TASK INPUT:
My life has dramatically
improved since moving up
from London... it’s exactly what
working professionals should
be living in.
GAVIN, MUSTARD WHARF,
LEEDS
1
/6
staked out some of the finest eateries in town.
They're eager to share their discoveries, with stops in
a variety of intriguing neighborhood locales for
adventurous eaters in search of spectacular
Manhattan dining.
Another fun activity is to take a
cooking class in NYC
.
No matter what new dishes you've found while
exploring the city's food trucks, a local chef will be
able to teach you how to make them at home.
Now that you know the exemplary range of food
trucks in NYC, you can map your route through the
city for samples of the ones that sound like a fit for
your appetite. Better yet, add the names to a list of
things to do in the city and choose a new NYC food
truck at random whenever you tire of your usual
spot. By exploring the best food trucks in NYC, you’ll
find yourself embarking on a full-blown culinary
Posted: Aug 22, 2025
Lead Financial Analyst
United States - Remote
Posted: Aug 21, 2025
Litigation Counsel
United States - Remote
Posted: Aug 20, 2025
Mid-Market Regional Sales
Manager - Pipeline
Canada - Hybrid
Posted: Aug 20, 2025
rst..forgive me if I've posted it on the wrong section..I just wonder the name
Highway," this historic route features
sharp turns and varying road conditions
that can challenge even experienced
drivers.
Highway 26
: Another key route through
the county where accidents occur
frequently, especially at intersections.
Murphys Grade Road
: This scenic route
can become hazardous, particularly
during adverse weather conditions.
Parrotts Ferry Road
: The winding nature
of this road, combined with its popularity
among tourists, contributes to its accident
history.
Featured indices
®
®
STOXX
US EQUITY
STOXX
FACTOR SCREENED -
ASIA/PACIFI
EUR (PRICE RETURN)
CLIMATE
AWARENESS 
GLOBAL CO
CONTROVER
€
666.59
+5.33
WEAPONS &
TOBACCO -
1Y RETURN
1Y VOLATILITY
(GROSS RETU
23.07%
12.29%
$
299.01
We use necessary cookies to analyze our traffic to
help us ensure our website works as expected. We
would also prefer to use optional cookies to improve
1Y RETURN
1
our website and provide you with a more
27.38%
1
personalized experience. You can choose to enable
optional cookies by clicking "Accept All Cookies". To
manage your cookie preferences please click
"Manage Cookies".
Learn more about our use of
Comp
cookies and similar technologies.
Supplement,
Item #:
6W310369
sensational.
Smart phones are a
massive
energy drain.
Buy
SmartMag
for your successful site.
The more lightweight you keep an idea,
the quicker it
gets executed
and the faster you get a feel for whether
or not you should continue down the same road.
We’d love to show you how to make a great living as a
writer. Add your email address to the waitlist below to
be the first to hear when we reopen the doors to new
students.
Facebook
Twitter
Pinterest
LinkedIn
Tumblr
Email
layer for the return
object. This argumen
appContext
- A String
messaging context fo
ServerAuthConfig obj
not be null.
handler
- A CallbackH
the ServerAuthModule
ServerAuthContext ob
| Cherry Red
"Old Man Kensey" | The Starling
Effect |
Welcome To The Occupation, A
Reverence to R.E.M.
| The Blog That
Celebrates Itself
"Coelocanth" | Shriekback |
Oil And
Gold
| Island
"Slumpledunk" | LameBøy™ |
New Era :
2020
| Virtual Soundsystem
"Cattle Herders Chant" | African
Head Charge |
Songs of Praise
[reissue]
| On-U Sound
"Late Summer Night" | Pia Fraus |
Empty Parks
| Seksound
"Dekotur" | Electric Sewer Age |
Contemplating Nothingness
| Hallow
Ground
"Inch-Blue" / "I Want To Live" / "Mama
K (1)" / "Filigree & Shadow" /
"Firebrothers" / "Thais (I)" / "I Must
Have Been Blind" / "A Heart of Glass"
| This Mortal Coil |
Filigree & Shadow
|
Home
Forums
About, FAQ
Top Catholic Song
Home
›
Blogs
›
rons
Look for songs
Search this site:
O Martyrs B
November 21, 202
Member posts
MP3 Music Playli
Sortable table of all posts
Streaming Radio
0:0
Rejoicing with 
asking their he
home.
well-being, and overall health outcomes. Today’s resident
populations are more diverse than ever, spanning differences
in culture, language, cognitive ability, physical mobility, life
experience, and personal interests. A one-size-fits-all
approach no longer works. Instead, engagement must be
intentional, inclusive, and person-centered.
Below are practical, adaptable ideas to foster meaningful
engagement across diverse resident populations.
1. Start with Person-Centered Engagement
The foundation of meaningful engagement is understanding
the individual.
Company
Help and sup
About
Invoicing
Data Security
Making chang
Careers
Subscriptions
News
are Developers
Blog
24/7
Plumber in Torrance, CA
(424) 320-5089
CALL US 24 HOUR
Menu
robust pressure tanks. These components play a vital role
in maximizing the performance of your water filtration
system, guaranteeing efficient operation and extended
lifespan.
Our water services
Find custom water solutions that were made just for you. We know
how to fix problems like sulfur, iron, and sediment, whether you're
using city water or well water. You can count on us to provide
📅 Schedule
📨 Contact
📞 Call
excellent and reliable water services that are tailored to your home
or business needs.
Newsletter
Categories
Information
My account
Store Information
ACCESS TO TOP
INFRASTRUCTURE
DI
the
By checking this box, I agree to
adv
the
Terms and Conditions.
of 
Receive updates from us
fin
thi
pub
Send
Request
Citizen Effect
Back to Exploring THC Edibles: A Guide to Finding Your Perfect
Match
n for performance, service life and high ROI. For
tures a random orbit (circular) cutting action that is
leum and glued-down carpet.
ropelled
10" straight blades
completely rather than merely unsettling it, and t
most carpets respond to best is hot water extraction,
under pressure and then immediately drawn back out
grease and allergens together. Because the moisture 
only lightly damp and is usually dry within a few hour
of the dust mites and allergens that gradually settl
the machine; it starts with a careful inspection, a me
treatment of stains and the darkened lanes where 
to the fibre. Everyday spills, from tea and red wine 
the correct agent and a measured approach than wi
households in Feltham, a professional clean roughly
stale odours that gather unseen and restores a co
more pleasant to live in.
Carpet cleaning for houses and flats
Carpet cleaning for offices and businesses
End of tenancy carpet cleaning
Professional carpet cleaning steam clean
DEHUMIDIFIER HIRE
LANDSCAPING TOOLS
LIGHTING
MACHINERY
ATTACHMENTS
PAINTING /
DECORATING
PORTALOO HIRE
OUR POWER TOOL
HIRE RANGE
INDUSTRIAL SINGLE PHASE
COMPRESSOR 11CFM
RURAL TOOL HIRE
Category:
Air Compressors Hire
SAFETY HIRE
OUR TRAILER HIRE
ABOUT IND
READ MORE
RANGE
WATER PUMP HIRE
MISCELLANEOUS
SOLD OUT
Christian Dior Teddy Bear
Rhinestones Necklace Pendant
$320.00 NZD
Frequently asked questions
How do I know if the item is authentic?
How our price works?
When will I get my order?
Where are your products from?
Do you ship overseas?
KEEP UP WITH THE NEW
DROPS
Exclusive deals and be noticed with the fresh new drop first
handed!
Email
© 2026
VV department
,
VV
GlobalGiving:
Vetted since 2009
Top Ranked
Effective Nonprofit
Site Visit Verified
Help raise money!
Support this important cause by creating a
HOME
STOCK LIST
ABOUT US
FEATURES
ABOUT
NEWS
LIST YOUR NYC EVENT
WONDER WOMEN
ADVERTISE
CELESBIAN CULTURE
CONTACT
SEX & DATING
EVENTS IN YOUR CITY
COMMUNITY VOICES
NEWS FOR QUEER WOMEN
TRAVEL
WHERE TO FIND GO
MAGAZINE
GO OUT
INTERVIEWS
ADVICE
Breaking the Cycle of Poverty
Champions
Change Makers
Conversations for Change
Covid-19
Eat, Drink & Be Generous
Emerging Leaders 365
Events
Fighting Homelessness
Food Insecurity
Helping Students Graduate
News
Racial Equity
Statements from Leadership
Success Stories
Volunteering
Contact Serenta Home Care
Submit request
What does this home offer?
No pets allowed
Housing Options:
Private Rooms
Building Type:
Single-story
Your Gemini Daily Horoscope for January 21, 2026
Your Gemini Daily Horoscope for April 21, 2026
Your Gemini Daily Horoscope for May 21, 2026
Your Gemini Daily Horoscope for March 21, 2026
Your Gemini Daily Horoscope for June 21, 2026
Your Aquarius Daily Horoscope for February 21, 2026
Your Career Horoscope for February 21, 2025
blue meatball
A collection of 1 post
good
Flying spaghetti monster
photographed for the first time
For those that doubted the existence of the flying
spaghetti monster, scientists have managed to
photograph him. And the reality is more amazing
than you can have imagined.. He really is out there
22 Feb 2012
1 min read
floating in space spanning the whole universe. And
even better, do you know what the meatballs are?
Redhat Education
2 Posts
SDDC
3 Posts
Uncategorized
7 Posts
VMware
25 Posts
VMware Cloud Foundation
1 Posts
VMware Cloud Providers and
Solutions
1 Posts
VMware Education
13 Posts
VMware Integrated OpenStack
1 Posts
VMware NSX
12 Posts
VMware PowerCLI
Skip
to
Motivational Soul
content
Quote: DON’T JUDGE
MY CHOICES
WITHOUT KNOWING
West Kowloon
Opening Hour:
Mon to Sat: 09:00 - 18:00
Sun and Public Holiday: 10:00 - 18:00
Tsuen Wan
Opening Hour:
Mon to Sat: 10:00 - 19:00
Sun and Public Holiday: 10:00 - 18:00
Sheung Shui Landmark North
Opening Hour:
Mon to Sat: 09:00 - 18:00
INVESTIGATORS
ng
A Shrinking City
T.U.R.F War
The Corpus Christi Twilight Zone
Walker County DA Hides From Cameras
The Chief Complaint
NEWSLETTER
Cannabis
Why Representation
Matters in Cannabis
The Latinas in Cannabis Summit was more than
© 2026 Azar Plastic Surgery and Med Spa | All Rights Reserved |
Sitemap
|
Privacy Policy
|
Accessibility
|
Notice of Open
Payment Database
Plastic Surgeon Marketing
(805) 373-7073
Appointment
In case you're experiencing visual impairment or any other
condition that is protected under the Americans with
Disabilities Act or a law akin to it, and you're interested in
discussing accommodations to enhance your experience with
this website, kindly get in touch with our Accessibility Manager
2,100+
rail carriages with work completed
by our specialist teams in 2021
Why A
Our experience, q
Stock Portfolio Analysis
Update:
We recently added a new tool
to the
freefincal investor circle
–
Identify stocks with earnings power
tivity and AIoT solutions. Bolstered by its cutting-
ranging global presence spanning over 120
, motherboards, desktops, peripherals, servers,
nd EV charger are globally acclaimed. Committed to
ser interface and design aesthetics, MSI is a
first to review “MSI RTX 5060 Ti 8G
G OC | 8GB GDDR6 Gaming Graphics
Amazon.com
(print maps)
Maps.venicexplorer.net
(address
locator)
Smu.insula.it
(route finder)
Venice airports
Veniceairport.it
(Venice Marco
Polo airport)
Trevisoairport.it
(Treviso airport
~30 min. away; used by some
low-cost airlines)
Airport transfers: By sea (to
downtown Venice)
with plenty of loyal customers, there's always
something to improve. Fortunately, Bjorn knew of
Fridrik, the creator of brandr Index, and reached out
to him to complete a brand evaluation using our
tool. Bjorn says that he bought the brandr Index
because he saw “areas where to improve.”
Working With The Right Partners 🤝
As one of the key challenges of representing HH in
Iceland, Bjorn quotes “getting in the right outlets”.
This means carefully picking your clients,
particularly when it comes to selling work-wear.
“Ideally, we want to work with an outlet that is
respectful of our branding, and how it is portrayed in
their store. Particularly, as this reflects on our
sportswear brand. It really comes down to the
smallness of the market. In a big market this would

THE PROBLEM:
Copy the records above exactly, beginning at the line that contains "floating in space" and stopping after the line that contains "Quote: DON’T JUDGE".

WRITTEN RESPONSE:
floating in space spanning the whole universe. And
even better, do you know what the meatballs are?
Redhat Education
2 Posts
SDDC
3 Posts
Uncategorized
7 Posts
VMware
25 Posts
VMware Cloud Foundation
1 Posts
VMware Cloud Providers and
Solutions
1 Posts
VMware Education
13 Posts
VMware Integrated OpenStack
1 Posts
VMware NSX
12 Posts
VMware PowerCLI
Skip
to
Motivational Soul
content
Quote: DON’T JUDGE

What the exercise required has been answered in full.